Parece irreal acreditar que uma pessoa negra seria capaz de defender falsamente que George Floyd, por exemplo, não morreu asfixiado pelos joelhos do policial Derek Chauvin, mas sim por fentanil, né? Mas isso ocorreu e precisamos entender que Kanye West disse isso. Mesmo pedindo desculpas em relação ao caso, Ye não está isento de ser julgado por isso e de ser questionado por sua plataforma, que advém pela cena musical do hip-hop, do qual ele surgiu.

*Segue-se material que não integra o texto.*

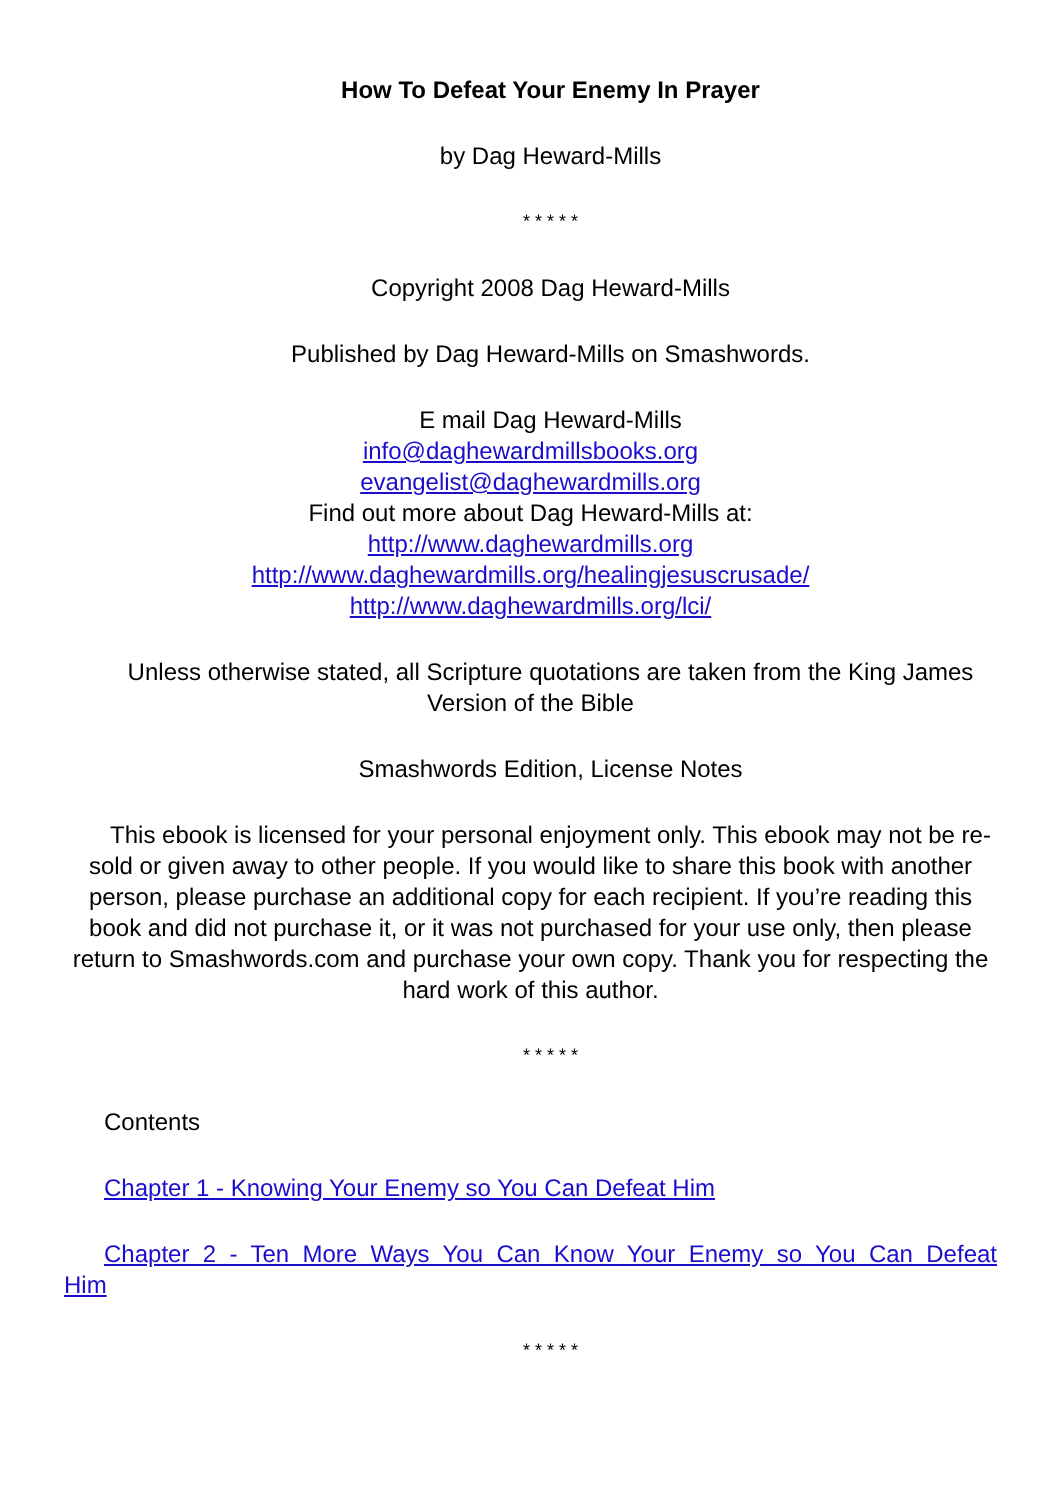How To Defeat Your Enemy In Prayer
by Dag Heward-Mills
* * * * *
Copyright 2008 Dag Heward-Mills
Published by Dag Heward-Mills on Smashwords.
E mail Dag Heward-Mills
info@daghewardmillsbooks.org
evangelist@daghewardmills.org
Find out more about Dag Heward-Mills at:
http://www.daghewardmills.org
http://www.daghewardmills.org/healingjesuscrusade/
http://www.daghewardmills.org/lci/
Unless otherwise stated, all Scripture quotations are taken from the King James Version of the Bible
Smashwords Edition, License Notes
This ebook is licensed for your personal enjoyment only. This ebook may not be re-sold or given away to other people. If you would like to share this book with another person, please purchase an additional copy for each recipient. If you’re reading this book and did not purchase it, or it was not purchased for your use only, then please return to Smashwords.com and purchase your own copy. Thank you for respecting the hard work of this author.
* * * * *
Contents
Chapter 1 - Knowing Your Enemy so You Can Defeat Him
Chapter 2 - Ten More Ways You Can Know Your Enemy so You Can Defeat Him
* * * * *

Na edição de 2022 do Big Brother Brasil, Natalia Deodato defendeu a ideia de que ‘as pessoas negras que vieram da África seriam escolhidas’ para virem ao Brasil por serem “capazes e fortes para realizar o trabalho”. A defesa dessa ideia é absurda. No calor do momento, referente a essa fala da Natalia, muitas pessoas se posicionaram contra. Uma das pessoas que se posicionaram foi a influencer Ana Paula Xongani. Na oportunidade, ela disse que “as pessoas negras passam por um processo tão forte de apagamento da identidade, que a história dos seus pode ser usurpada, para parecer outra coisa senão o que é“.
Kanye West ou Ye, vai passar pelo julgamento de suas falas porque ele defendeu o que disse. O seu time de basquete, Donda Academy, por exemplo, não deveria passar pelo que passou. É preciso compreender todo o contexto por trás da estrutura social e formar uma apontamento sólido diante do caso.
Kanye West não é isento de culpa, mas, ele não pode ser carente de sua humanização.
Fato é que, a problemática do raper é atravessa por diferentes marcadores sociais e individuais. Não é preciso defendê-lo, tampouco acusá-lo, o importante, talvez, seja entender o porque suas falas estão erradas e não reproduzi-las e/ou compactuar com elas.